For smaller businesses this is likely to translate into a greater degree of control over the day to day operations of bank accounts and services with enhanced response times to queries, applications for new services and funding lines. It may be the case that we are in an initial phase of the digital revolution in banking when existing products and services are digitised but it’s possible that there’s a second and more transformative phase where completely new products and ways of delivering services are coming to the market.
There is another facet to the story. In a recent survey 79% of 2000 UK consumers declared their concern at the prospect of customer service dropping due to widespread automated processes being introduced into their banking experience.

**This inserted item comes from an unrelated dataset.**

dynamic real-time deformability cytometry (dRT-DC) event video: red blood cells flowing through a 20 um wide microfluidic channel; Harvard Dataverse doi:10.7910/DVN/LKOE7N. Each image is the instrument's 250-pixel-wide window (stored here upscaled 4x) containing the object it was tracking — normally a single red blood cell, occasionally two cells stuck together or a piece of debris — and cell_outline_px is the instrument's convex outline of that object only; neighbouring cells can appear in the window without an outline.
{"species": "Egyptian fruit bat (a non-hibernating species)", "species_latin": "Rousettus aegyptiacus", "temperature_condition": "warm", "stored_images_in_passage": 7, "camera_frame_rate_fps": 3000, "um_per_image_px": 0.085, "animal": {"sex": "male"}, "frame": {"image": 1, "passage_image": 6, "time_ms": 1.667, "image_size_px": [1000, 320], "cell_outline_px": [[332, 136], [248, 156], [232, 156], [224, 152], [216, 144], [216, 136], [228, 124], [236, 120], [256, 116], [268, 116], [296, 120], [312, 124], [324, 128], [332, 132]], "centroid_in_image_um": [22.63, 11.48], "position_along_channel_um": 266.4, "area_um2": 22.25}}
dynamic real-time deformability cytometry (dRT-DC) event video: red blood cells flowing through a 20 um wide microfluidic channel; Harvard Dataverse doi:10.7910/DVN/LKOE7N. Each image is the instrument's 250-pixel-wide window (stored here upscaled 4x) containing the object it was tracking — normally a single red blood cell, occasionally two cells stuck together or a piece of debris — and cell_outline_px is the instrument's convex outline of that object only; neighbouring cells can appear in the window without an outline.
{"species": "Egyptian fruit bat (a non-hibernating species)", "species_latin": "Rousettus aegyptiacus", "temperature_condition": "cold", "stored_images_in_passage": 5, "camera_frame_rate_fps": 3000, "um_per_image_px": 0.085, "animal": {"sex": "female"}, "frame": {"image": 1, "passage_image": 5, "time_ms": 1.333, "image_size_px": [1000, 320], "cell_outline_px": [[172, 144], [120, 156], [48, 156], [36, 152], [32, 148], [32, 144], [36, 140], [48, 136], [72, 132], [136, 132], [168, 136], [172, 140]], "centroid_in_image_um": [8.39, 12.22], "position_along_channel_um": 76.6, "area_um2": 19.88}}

Another recent study conducted by First Source showed that 44% of consumers see being able to have a bank branch as their number one deciding factor when choosing their banking provider, paradoxically bank branches were responsible for less than 20% of all transactions in 2015. It seems clear that customers still value human engagement, especially in interactions where trust plays a critical role.
Perhaps the lesson for us all in the financial services and professional services sectors is that trust and choice are the fundamentals of building any relationship with a client. While the appetite for automated service will no doubt expand and develop in ways which we can’t yet anticipate, we still have to listen to what our clients tell us about how they want to engage with us, be that via an app or face to face.